Borrowed from the domain of statistics, linear regression is a handy model with emerging popularity in machine learning algorithms. Particularly useful for predictive analytics, the goal is to make the most accurate predictions possible based on historical data. Linear regression models the relationship between independent and dependent variables.

When one dependent variable is being evaluated, the process is termed **simple linear regression**; when more than one is considered, the process is called **multiple linear regression**. Thankfully, the process to run both scenarios is possible on datasets imported in R.

In this particular case study, I wanted to see if there was a significant linear relationship between the number of fish meals consumed per week and the total mercury levels found amongst fishermen. The dataset used in this analysis is attached as an appendix item at the end of the article. Since we have data between two variables only, I looked at applying a simple linear regression model to the dataset in question.

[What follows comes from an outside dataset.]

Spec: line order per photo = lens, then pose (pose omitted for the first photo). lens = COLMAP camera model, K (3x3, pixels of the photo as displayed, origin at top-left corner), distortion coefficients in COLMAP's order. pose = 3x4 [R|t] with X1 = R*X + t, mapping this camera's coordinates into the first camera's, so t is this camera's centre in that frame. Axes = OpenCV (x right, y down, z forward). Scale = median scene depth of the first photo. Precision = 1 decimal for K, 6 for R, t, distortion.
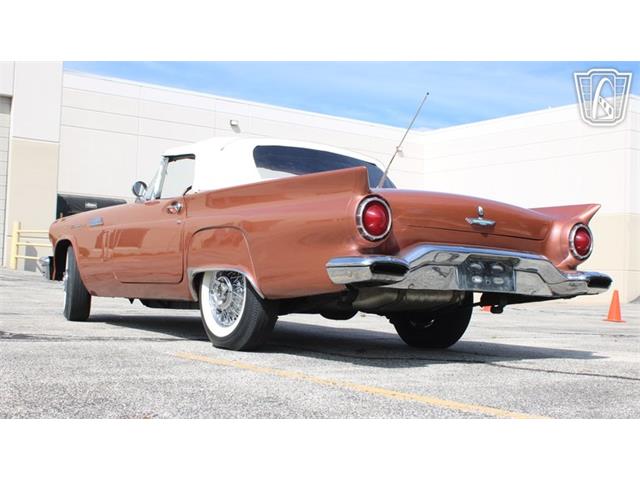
lens RADIAL K [[805.1, 0, 320.0], [0, 805.1, 240.0], [0, 0, 1]] dist [-0.056626, 0.005484]
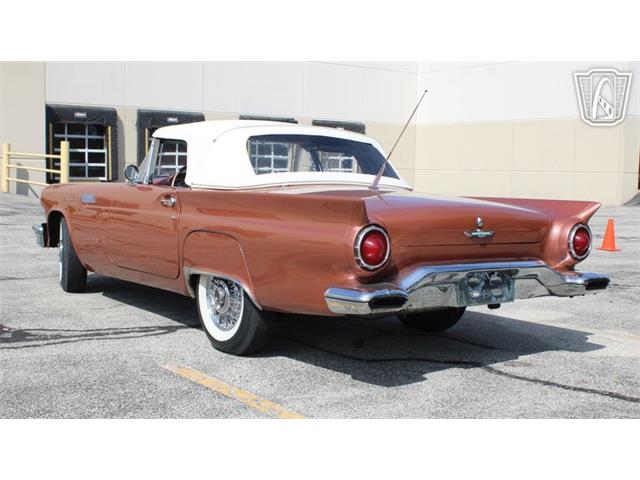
lens RADIAL K [[805.1, 0, 320.0], [0, 805.1, 240.0], [0, 0, 1]] dist [-0.056626, 0.005484]
pose [[0.999859, -0.015362, 0.006750, -0.002724], [0.014348, 0.991309, 0.130770, -0.137170], [-0.008700, -0.130655, 0.991390, 0.019908]]
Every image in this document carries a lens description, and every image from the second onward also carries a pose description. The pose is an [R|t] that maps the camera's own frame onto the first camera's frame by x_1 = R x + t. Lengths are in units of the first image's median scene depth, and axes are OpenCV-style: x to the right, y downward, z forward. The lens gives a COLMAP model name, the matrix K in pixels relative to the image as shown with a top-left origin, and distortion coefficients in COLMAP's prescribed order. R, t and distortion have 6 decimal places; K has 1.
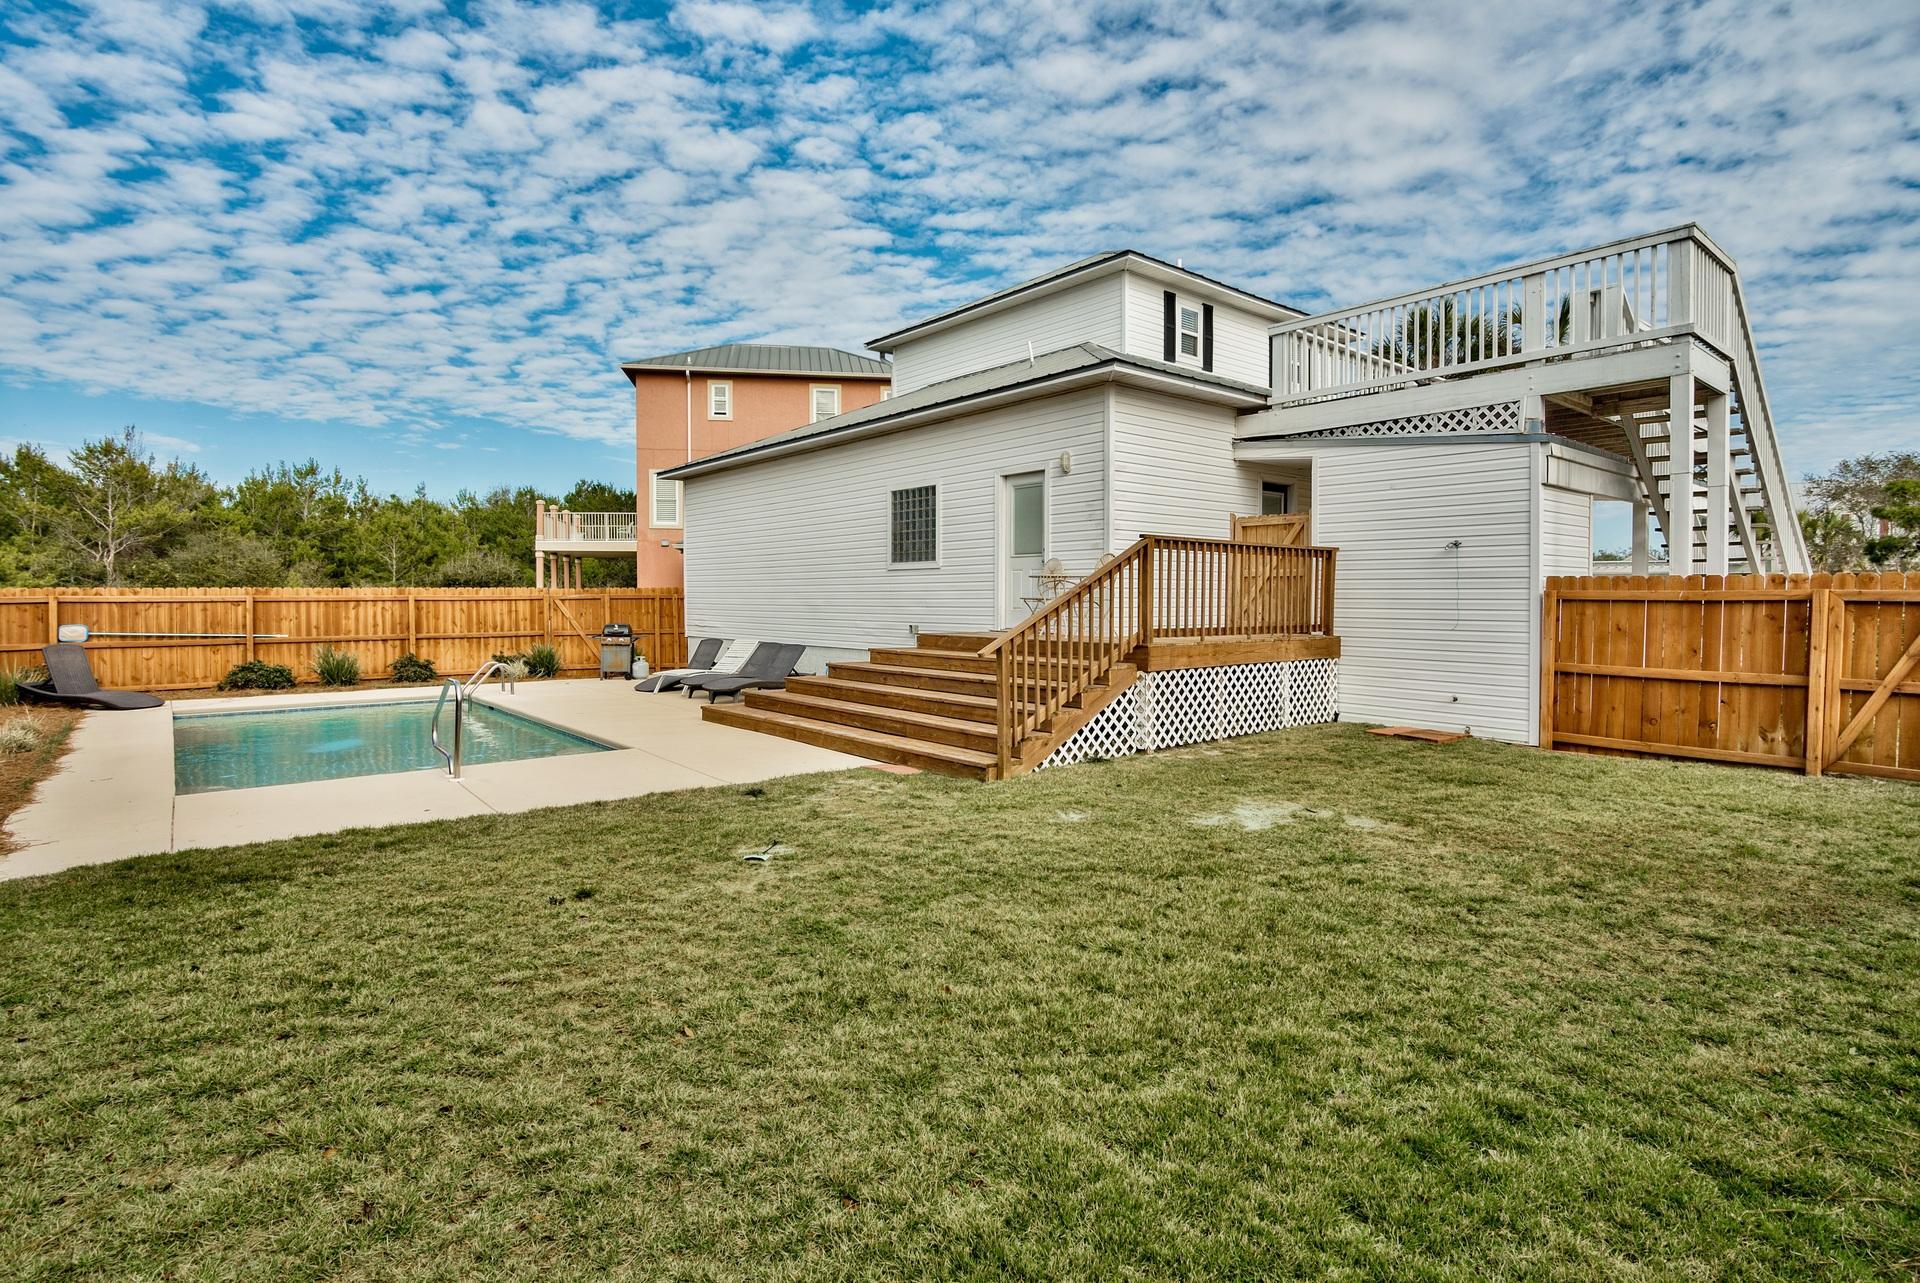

This article focuses on practical steps for conducting linear regression in R, so there is an assumption that you will have prior knowledge related to linear regression, hypothesis testing, ANOVA tables and confidence intervals. In case you require additional background on these topics, I recommend checking out the tutorials listed at the end of this article on the prior-mentioned topics.

**Step 1: Save the data to a file (excel or CSV file) and read it into R memory for analysis**

This step is completed by following the steps below.

1. Save the CSV file locally on desktop

2. In RStudio, navigate to “Session” -> “Set Working Directory” ->“Choose Directory” -> Select folder where the file was saved in Step 1

3. In RStudio, run the commands:

*data <- read.csv(“*fisherman_mercury_levels.csv*”)*

*attach(data)*

**Step 2: To get a sense of the data, generate a scatterplot. Consciously decide which variable should be on the x -axis and which should be on the y-axis. Using the scatterplot, evaluate the form, direction, and strength of the association between the variables.**